Etnisch-Han-Chinese heersers namen in 1368 opnieuw de troon over met het begin van de Ming-dynastie. Deze veranderingen hebben de positie van de Lion Dogs' niets af aan het hof, echter. Inderdaad, Ming-kunst toont ook waardering voor de keizerlijke honden, die met recht "Pekingees" genoemd kunnen worden Yongle keizer de hoofdstad permanent verplaatst naar Peking (nu Peking).

Pekineeshonden tijdens het Qing-tijdperk en daarna

Wanneer de Manchu of de Qing-dynastie wierp de Ming omver in 1644, opnieuw overleefden de Lion Dogs. Documentatie over hen is voor een groot deel van het tijdperk schaars, tot de tijd van de Keizerin-weduwe Cixi (Of Tzu Hsi). Ze was dol op Pekingese honden en tijdens haar toenadering tot westerlingen na de Boxer Rebellion, gaf ze Pekes als cadeau aan enkele Europese en Amerikaanse bezoekers. De keizerin zelf had een bepaalde favoriet, genaamd Shadza, wat "Dwaas" betekent.

Onder de Dowager Empress's regel, en misschien lang daarvoor, had de Verboden Stad marmeren kennels bekleed met zijden kussens waar de Pekingese honden in konden slapen. De dieren kregen rijst en vlees van de hoogste kwaliteit voor hun maaltijden en hadden teams van eunuchen om voor ze te zorgen en ze te baden.

Wanneer de Qing-dynastie viel in 1911, werden de verwende honden van de keizers het doelwit van Chinese nationalistische woede. Weinigen overleefden de plundering van de Verboden Stad. Het ras leefde echter voort vanwege de geschenken van Cixi aan de westerlingen - als souvenirs van een verdwenen wereld, de pekinees werd in het begin tot het midden van de twintigste eeuw een favoriet schoothondje en showhond in zowel Groot-Brittannië als de Verenigde Staten.

Tegenwoordig kun je af en toe een pekineeshond in China zien. Natuurlijk zijn ze onder het communistische bewind niet langer voorbehouden aan de keizerlijke familie - gewone mensen zijn vrij om ze te bezitten. De honden zelf lijken zich echter niet te realiseren dat ze zijn gedegradeerd uit de keizerlijke status. Zij dragen zich nog steeds met een trots en houding die heel vertrouwd, zonder twijfel zou zijn, aan keizer Lingdi van de Han-dynastie.

Bronnen

Cheang, Sarah. "Vrouwen, huisdieren en imperialisme: de Britse pekineeshond en nostalgie naar het oude China", Journal of British StudiesVol. 45, nr. 2 (april 2006), pp. 359-387.

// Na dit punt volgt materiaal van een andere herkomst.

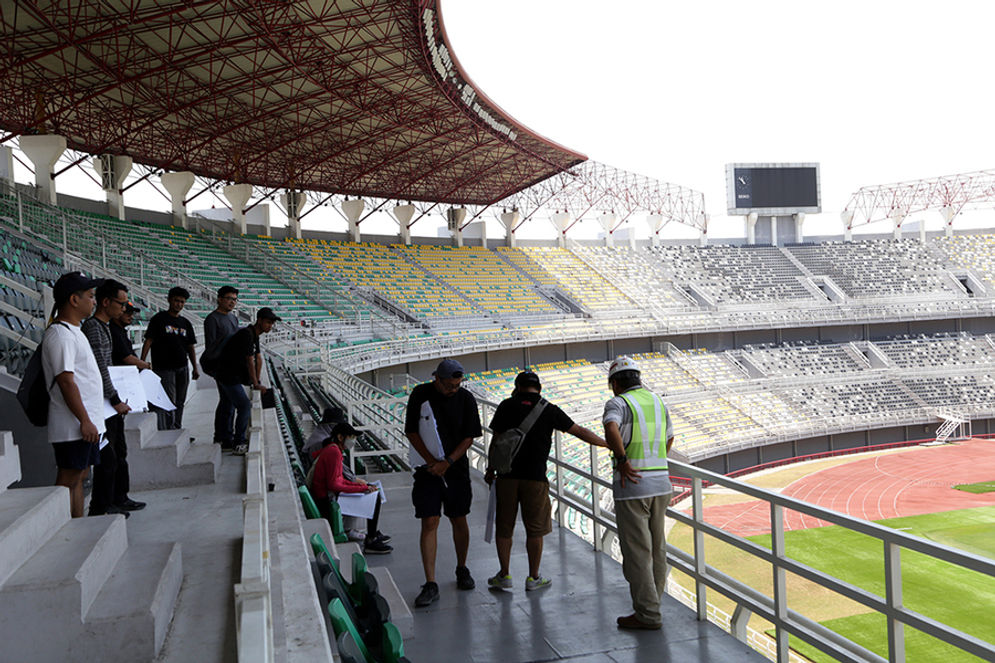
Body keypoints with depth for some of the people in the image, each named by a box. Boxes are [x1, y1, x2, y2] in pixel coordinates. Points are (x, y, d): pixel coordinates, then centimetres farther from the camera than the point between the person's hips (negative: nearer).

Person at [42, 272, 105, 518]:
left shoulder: (73, 330, 17)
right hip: (73, 426, -10)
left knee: (78, 477, 14)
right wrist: (85, 421, -21)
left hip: (85, 424, 10)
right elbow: (66, 382, -21)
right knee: (68, 480, -5)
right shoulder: (60, 334, -16)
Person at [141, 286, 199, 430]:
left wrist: (195, 368, 10)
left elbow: (190, 347, 17)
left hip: (182, 369, 6)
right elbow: (148, 341, -7)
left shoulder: (185, 323, 15)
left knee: (179, 403, 12)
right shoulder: (159, 319, -1)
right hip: (164, 368, -6)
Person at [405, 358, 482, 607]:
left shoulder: (466, 399, -5)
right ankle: (430, 585, -1)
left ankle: (462, 569, 33)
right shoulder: (420, 395, -7)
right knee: (429, 523, -5)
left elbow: (469, 438, -3)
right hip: (428, 470, -1)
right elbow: (411, 432, -3)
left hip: (456, 469, 1)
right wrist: (432, 462, -10)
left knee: (459, 521, 11)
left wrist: (446, 462, -14)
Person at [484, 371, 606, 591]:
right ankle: (533, 578, 18)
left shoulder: (506, 406, 1)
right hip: (535, 477, -1)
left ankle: (504, 575, 20)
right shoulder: (549, 410, 0)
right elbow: (579, 432, 2)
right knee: (535, 530, 10)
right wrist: (609, 444, 12)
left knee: (503, 527, 13)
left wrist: (490, 470, 13)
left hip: (507, 476, 1)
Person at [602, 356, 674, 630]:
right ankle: (653, 600, 29)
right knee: (657, 547, 17)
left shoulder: (618, 403, -9)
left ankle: (647, 614, 5)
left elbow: (611, 428, -32)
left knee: (636, 551, 1)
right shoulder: (657, 400, 12)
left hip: (632, 485, -7)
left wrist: (622, 460, -22)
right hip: (661, 483, 7)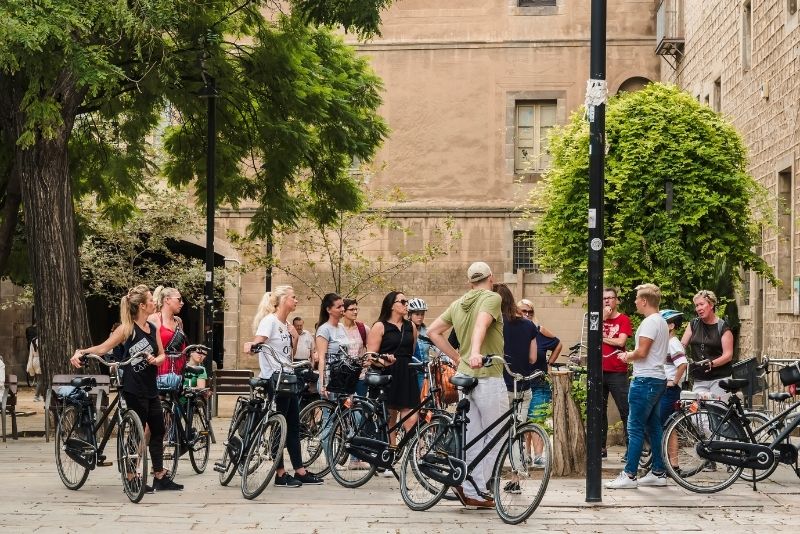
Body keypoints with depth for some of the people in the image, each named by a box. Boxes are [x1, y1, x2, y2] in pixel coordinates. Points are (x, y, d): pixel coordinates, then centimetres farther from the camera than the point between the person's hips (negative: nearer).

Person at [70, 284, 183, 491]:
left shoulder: (153, 328, 9)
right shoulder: (127, 328, -11)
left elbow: (162, 354, 13)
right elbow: (104, 347, -15)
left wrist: (155, 360, -10)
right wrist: (80, 352, -29)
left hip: (150, 388, 7)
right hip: (134, 389, -7)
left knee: (158, 431, 11)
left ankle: (160, 478, 19)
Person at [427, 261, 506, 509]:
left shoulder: (458, 304, 14)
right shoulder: (492, 298, -8)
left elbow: (433, 331, 14)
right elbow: (481, 323, -27)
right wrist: (475, 352, -43)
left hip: (464, 375, 7)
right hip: (488, 376, -7)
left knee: (472, 437, 11)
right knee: (495, 436, 2)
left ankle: (471, 490, 9)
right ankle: (476, 490, -2)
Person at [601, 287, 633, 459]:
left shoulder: (623, 319, 1)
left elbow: (620, 341, -12)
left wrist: (601, 337, -3)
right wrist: (603, 318, -8)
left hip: (617, 372, -4)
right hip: (599, 372, 4)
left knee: (626, 412, -5)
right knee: (599, 411, 8)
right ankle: (601, 448, 15)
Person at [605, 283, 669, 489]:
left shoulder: (650, 322, -14)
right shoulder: (662, 322, 18)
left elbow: (642, 352, -22)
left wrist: (628, 357, -3)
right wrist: (631, 356, 12)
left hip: (645, 380, -10)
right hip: (658, 378, 10)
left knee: (635, 428, -9)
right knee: (654, 427, 12)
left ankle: (629, 475, -9)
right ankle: (658, 472, 15)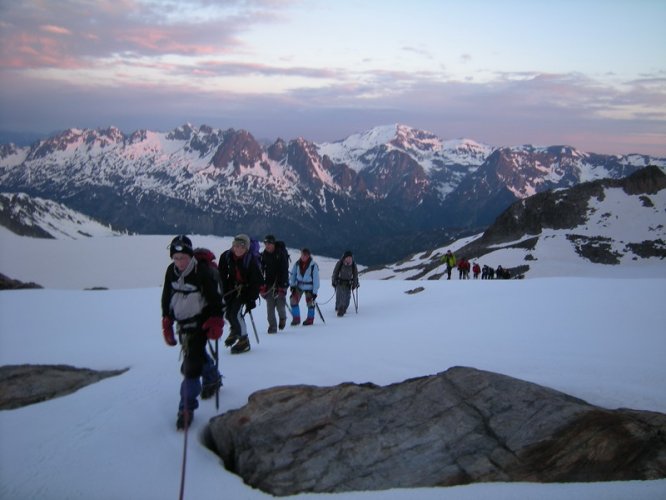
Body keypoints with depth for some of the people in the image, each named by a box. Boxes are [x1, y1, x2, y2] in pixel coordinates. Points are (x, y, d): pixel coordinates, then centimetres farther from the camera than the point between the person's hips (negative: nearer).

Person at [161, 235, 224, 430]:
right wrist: (167, 324, 8)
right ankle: (212, 378, 52)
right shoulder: (171, 271, -3)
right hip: (183, 324, 6)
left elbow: (216, 298, -13)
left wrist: (216, 322, -17)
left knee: (191, 363, -11)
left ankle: (187, 408, -2)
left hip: (200, 323, -6)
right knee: (197, 354, 22)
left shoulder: (203, 272, -20)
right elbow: (166, 298, 9)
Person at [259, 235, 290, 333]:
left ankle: (282, 318, 23)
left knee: (280, 305, -8)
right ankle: (272, 326, 4)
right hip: (269, 283, 4)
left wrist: (282, 286, -19)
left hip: (280, 283, -4)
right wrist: (261, 286, -1)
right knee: (270, 306, -3)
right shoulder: (264, 255, 5)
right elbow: (261, 270, 6)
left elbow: (284, 271, -13)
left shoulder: (281, 254, -9)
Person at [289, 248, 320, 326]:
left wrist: (315, 292, -15)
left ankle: (310, 318, 22)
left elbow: (316, 279, -15)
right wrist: (292, 284, -1)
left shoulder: (313, 265, -19)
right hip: (299, 285, 4)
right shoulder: (297, 263, -7)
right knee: (293, 299, -6)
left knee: (310, 302, -1)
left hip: (309, 287, -4)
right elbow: (292, 274, 8)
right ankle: (296, 318, 6)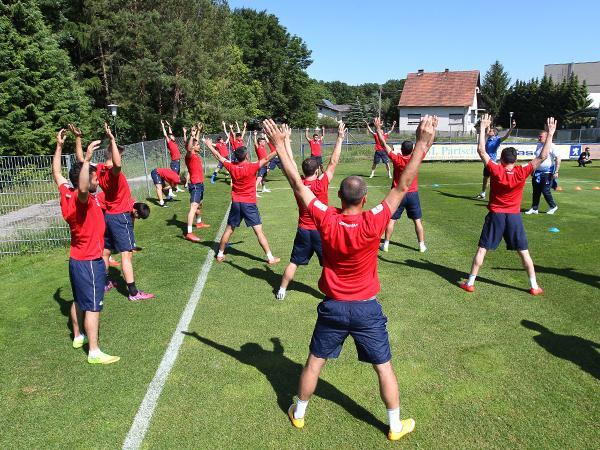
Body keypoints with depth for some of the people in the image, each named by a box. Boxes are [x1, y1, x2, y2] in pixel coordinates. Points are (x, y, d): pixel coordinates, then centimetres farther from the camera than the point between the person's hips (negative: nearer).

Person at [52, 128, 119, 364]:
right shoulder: (82, 199, -24)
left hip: (77, 259, 10)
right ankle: (94, 352, 2)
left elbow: (56, 173, 17)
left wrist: (59, 146, 17)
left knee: (78, 301, 23)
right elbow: (82, 188, -49)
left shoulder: (67, 194, 1)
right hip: (89, 262, -9)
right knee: (93, 307, -4)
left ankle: (78, 336, 40)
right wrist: (87, 158, -52)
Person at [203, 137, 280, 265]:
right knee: (259, 231, -4)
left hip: (236, 203, 4)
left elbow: (219, 157, 12)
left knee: (229, 230, 15)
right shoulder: (252, 167, -13)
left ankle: (220, 254, 25)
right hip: (249, 204, -4)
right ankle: (270, 258, -3)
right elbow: (266, 159, -15)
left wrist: (209, 145, 25)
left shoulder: (232, 167, -1)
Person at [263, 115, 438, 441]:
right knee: (384, 367, 16)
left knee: (314, 363, 19)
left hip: (332, 307, 2)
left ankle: (299, 413, 38)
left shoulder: (326, 221, -18)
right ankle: (396, 426, 31)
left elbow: (297, 184, -14)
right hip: (366, 308, -1)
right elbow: (402, 186, -19)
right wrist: (422, 144, -16)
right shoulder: (373, 223, -22)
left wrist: (279, 145, -8)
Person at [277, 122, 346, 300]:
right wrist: (340, 138, -8)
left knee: (293, 262, 14)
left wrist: (286, 139, 7)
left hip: (303, 230, 3)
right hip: (321, 231, -3)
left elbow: (290, 160, 0)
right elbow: (333, 162, -13)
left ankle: (282, 290, 22)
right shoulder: (322, 183, -16)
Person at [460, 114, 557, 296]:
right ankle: (534, 287, 17)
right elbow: (542, 156, -7)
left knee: (482, 250, 6)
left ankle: (470, 283, 9)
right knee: (524, 252, 10)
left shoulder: (495, 170, -13)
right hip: (514, 217, 1)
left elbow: (481, 150, -7)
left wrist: (483, 128, -4)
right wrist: (550, 134, -3)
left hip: (495, 216, -1)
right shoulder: (522, 172, -11)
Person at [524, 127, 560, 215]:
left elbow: (558, 158, -13)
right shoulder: (539, 145, 10)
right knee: (536, 191, 7)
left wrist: (556, 172, -18)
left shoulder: (551, 146, -11)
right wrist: (533, 170, 19)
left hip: (547, 173, -7)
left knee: (545, 190, -5)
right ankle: (534, 208, 15)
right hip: (538, 172, 7)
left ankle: (553, 206, 16)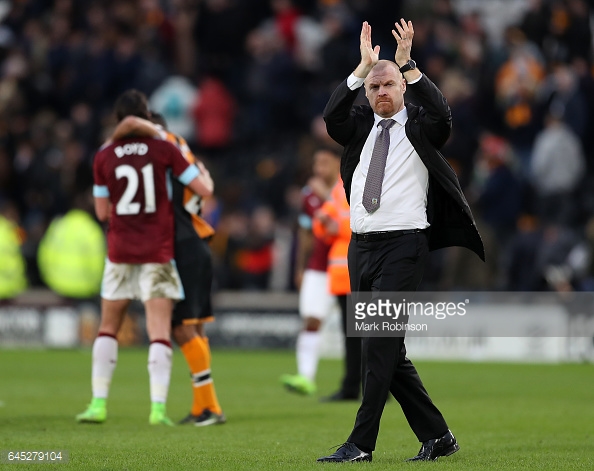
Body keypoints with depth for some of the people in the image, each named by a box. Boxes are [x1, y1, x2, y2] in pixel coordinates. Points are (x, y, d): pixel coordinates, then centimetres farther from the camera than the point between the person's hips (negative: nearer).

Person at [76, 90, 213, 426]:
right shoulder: (164, 150, -5)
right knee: (160, 332, -2)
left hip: (120, 253, 2)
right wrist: (203, 171, 18)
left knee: (108, 329, 13)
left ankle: (99, 404, 8)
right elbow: (205, 189, -3)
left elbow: (102, 211, 8)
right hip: (158, 254, -2)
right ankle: (158, 408, -10)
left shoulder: (104, 158, 1)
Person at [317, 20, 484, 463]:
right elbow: (332, 116, -6)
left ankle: (361, 443, -11)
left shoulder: (420, 127, 3)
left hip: (403, 245, -6)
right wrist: (363, 65, -12)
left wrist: (407, 61, -19)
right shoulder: (360, 126, 13)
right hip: (361, 245, 6)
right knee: (388, 351, 7)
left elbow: (441, 114, -19)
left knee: (379, 343, -13)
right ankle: (437, 436, 16)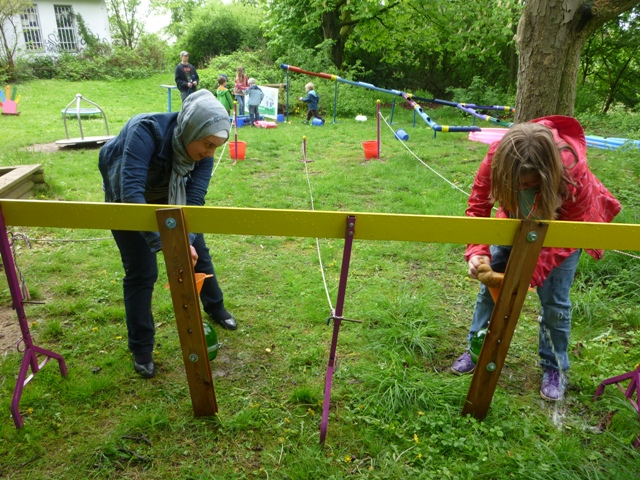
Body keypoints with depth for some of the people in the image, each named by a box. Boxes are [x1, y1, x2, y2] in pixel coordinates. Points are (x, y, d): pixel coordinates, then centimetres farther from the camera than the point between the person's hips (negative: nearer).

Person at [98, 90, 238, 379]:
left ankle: (215, 308, 38)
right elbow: (131, 192, -49)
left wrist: (186, 241, -42)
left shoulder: (202, 150, -25)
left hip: (169, 196, 5)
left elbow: (194, 200, -27)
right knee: (141, 271, -6)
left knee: (196, 250, 11)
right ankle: (141, 350, 12)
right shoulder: (147, 131, -41)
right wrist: (164, 243, -56)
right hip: (127, 200, -4)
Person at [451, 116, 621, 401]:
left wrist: (530, 273, -39)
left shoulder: (574, 172, -39)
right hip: (518, 221, 3)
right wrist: (477, 253, -40)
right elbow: (477, 209, -25)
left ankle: (554, 368, 18)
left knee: (554, 298, -4)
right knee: (491, 281, 1)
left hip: (563, 224, -2)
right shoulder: (496, 159, -34)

Clutton-Brock, Juliet. Een natuurlijke geschiedenis van gedomesticeerde zoogdieren, Cambridge: Cambridge University Press, 1999.

Conway, D.J. Magickal, mystieke wezens, Woodbury, MN: Llewellyn, 2001.

Coren, Stanley. De Pawprints van de geschiedenis: Honden en het verloop van de menselijke Events, New York: Simon en Schuster, 2003.

Hale, Rachael. Honden: 101 Adorable Rassen, New York: Andrews McMeel, 2008.